Sena Plaza

sena plaza summerSena Plaza

Sena Plaza is one of the oldest surviving houses in Santa Fe. Located just one block from the city’s plaza, and just across the street from The St. Francis Cathedral. La Casa Sena, which means ” the Sena House”, occupies an old hacienda style adobe. The Sena family was one of the oldest and most notable in Santa Fe. The land La Casa Sena was built on, was originally granted to Captain Arias de Quiros by General Diego de Vargas, who reconquered Santa Fe for the Spanish in 1693. The property was then deeded through family to the wife of Juan Sena and then to their son, Major Jose Sena. In 1864, Major Sena married Dona Isabel Cabeza de Baca and on the inherited land built a small adobe home. Major Sena extended the original structure into a thirty-three room hacienda in 1868, long before New Mexico was to become a state.

Even with it’s thirty-three rooms there wasn’t much room to spare. Isabel and the Major had 22 children (although only 11 survived). The Major was a very social man and entertained the dignitaries of the day, such as frontiersman Kit Carson. Even then the house of Sena served the finest cuisine of the region, featuring venison, rabbit, buffalo and the many chiles native to this area.
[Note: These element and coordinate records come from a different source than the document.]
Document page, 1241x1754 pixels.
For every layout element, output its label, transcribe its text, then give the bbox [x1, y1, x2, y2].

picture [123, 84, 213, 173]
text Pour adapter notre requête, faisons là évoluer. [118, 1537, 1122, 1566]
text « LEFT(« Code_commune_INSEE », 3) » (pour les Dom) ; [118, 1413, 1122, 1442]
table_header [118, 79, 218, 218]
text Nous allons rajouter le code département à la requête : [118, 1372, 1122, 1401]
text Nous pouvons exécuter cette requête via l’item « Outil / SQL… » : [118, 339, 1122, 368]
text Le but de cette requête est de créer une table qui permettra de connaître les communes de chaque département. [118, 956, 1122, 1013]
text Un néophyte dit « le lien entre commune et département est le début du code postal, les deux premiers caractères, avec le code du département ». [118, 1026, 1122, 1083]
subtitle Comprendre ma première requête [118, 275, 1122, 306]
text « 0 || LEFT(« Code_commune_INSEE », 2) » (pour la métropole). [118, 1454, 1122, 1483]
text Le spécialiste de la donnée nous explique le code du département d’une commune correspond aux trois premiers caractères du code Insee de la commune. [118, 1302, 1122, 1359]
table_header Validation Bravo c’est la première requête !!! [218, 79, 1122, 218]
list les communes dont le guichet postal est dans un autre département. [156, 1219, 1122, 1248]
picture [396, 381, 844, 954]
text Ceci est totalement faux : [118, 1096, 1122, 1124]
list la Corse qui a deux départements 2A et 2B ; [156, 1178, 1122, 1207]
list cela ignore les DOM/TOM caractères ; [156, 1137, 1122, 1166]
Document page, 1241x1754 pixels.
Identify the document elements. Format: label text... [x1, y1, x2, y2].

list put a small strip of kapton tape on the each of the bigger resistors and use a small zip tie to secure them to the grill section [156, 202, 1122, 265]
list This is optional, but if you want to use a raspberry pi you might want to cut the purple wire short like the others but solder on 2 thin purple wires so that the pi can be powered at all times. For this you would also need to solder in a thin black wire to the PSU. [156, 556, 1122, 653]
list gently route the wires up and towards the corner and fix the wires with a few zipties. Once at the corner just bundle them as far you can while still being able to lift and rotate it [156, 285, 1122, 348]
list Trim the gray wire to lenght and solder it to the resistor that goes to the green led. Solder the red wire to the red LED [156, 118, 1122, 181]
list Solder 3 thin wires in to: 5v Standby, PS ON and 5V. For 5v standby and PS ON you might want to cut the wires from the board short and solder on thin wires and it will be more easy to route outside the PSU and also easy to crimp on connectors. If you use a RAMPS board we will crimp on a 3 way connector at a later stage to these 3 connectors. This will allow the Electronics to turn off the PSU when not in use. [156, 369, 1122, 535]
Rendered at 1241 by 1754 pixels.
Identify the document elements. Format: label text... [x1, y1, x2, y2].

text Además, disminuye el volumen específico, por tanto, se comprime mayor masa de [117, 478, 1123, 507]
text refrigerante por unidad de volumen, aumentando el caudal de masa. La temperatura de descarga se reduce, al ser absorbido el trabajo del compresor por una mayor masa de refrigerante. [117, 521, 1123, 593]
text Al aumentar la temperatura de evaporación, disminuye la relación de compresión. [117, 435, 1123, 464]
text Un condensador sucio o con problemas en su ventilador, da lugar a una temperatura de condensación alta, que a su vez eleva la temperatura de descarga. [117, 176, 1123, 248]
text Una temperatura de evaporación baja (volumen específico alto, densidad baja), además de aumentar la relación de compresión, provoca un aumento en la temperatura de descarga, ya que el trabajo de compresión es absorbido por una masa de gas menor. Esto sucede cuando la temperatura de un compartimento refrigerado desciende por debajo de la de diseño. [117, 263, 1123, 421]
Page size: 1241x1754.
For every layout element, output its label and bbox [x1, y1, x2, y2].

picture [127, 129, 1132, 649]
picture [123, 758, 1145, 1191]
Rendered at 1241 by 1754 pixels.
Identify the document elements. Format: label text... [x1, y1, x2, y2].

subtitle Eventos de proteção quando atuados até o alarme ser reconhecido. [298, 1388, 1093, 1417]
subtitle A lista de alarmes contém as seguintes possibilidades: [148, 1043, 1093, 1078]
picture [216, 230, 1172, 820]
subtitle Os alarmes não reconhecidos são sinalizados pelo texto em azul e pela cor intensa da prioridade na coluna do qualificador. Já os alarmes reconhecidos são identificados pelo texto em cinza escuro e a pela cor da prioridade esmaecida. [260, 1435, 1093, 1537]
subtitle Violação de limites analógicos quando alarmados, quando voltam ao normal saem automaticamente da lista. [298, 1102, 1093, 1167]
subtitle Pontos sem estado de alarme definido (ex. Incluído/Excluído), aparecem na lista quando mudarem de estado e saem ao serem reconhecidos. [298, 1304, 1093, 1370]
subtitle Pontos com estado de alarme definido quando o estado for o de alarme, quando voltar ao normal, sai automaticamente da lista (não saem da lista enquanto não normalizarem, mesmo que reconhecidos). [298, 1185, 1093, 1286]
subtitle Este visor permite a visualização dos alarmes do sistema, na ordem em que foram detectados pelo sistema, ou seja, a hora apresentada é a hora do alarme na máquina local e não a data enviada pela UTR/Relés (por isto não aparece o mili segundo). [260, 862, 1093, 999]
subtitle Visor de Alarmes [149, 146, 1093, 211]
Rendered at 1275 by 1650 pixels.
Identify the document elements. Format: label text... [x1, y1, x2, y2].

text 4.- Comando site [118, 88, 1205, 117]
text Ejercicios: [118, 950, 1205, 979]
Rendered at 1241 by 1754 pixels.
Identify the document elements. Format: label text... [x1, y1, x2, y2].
Spanish hospitality included day-long feasts, with sports, games and dancing.

A ballroom on the second floor of the west wing of the house was often filled with song and merriment. This ballroom also temporarily housed the legislature when the original capital burned in 1892. The hacienda included a chicken house, coach house, servants’ quarters, storerooms and two wells, one of which still exists today. The courtyard, now green and beautiful, was then bare earth, all vegetation eaten by the goats that inhabited it. The main dining room of La Casa Sena now stands where the stables once were.

After Major Sena died, the land was divided among the six surviving children, and in 1927 they deeded the land to Senator Bronson Cutting and his two sisters, Martha and Amelia White. Renovations began and a Tea Room was built in the area where the stables had once been. A second floor was added to the east wing and all of the other rooms became stores or offices. One of these offices was used in the 1940’s by the Manhattan Project, which later developed the Atomic Bomb in nearby Los Alamos.

In the early 1980’s, art dealer Gerald Peters bought the historic building and renovated it to its former grandeur, all the while, protecting its architectural integrity. In 1983, La Casa Sena opened in the space once occupied by the Tea Room, and food and song once again filled the old Sena house.